Question

y=x²-10x+7

Answer 1

Nice, what is the question?

Answer 2

write the quadratic function vertex form and identify the vertex

Answer 3

So to get it in vertex form you want to get it to look like this:
\(y=(x-a)^2+b\)
Since that describes a parabola shifted \(a\) units to the right and \(b\) units upwards, so that the vertex is at \((a,b)\). To do that you need to complete the square.

Answer 4

yes and do i half the 10x

Answer 5

Exactly, you put half of the coefficient of \(x\) as \(a\). Since \((x-a)^2=x^2-2ax+a^2\) you see that that \(-2a\) will be the same as the coefficient in front of \(x\).

Answer 6

so half of ten is 5

Answer 7

Yes, so the completed square gives \((x-5)^2=x^2-10x+5^2\), that almost looks like what you started with, but with \(5^2=25\) instead of \(7\).
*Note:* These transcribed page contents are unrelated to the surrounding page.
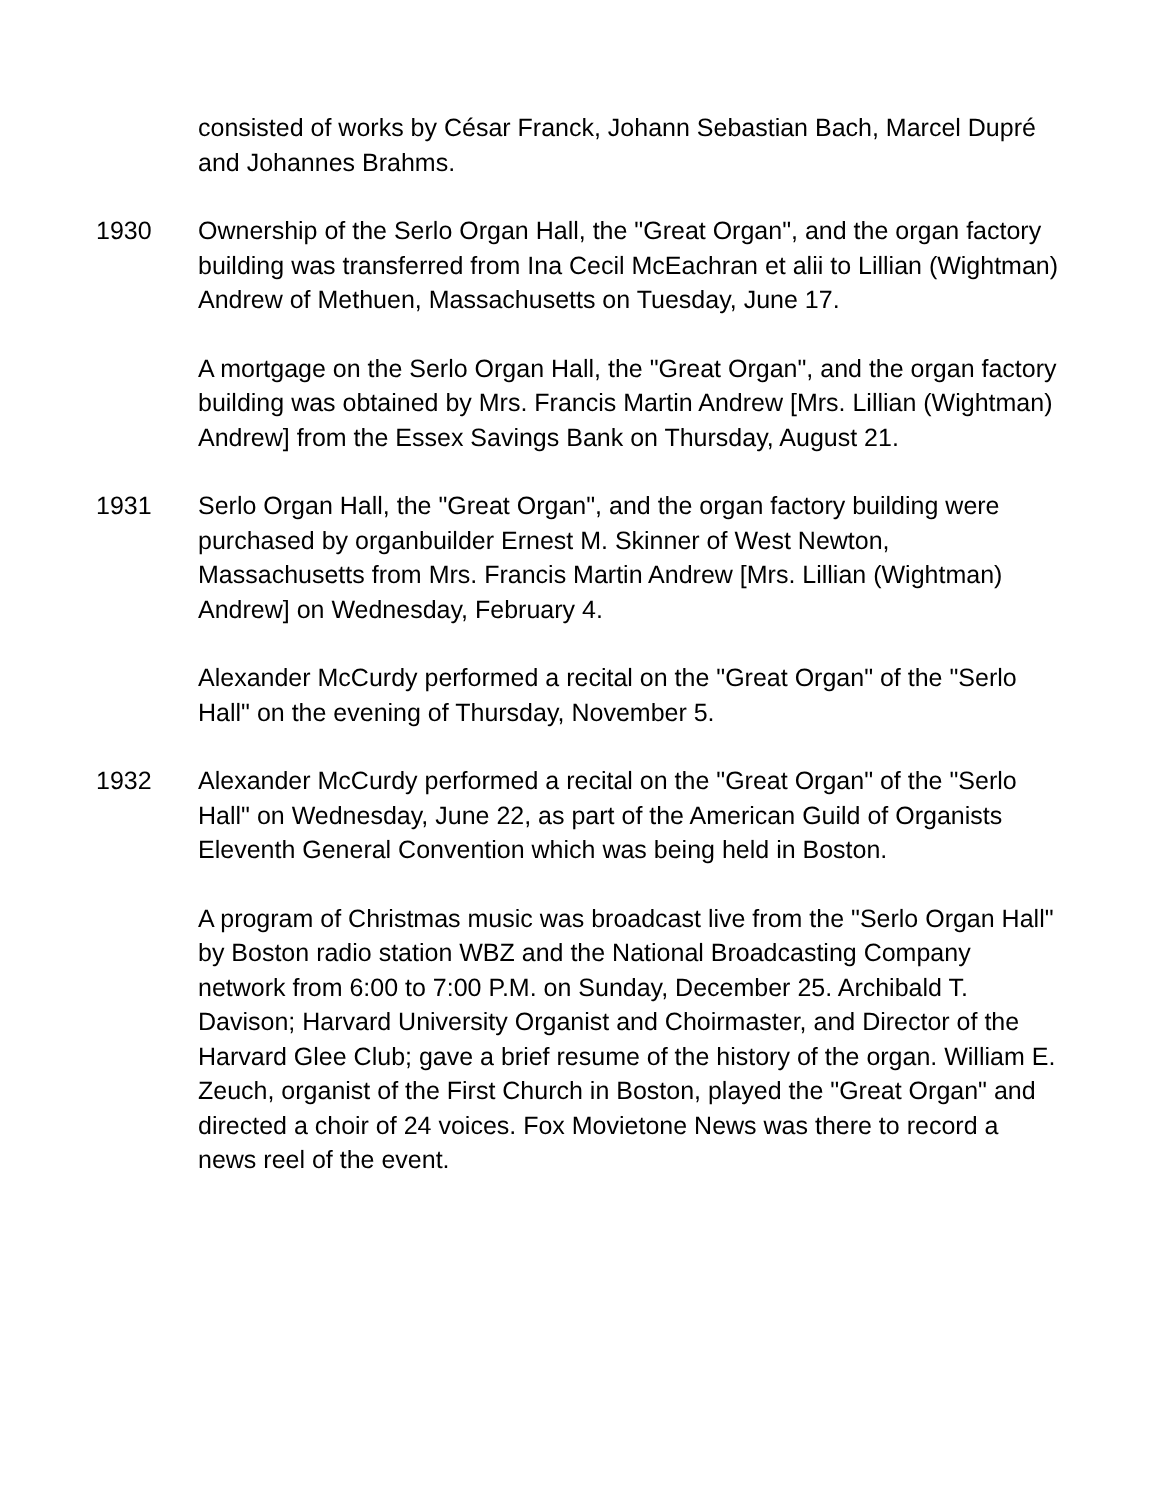consisted of works by César Franck, Johann Sebastian Bach, Marcel Dupré and Johannes Brahms.
1930 Ownership of the Serlo Organ Hall, the "Great Organ", and the organ factory building was transferred from Ina Cecil McEachran et alii to Lillian (Wightman) Andrew of Methuen, Massachusetts on Tuesday, June 17.
A mortgage on the Serlo Organ Hall, the "Great Organ", and the organ factory building was obtained by Mrs. Francis Martin Andrew [Mrs. Lillian (Wightman) Andrew] from the Essex Savings Bank on Thursday, August 21.
1931 Serlo Organ Hall, the "Great Organ", and the organ factory building were purchased by organbuilder Ernest M. Skinner of West Newton, Massachusetts from Mrs. Francis Martin Andrew [Mrs. Lillian (Wightman) Andrew] on Wednesday, February 4.
Alexander McCurdy performed a recital on the "Great Organ" of the "Serlo Hall" on the evening of Thursday, November 5.
1932 Alexander McCurdy performed a recital on the "Great Organ" of the "Serlo Hall" on Wednesday, June 22, as part of the American Guild of Organists Eleventh General Convention which was being held in Boston.
A program of Christmas music was broadcast live from the "Serlo Organ Hall" by Boston radio station WBZ and the National Broadcasting Company network from 6:00 to 7:00 P.M. on Sunday, December 25. Archibald T. Davison; Harvard University Organist and Choirmaster, and Director of the Harvard Glee Club; gave a brief resume of the history of the organ. William E. Zeuch, organist of the First Church in Boston, played the "Great Organ" and directed a choir of 24 voices. Fox Movietone News was there to record a news reel of the event.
So the trick is to still write down the completed square \((x-5)^2\), but subtract from it so that you don't get 25, but 7.

Answer 8

SO IT WILL LOOK LIKE THIS (X²-5)²

Answer 9

Yes, but without the 2 over the x. You also need to subtract 18 to get 7, so it matches what you started with. In other words,
\[x^2-10x+7=(x-5)^2-18\]

Answer 10

Now compare that with the general equation I posted above (with the a's and b's) to find the vertex.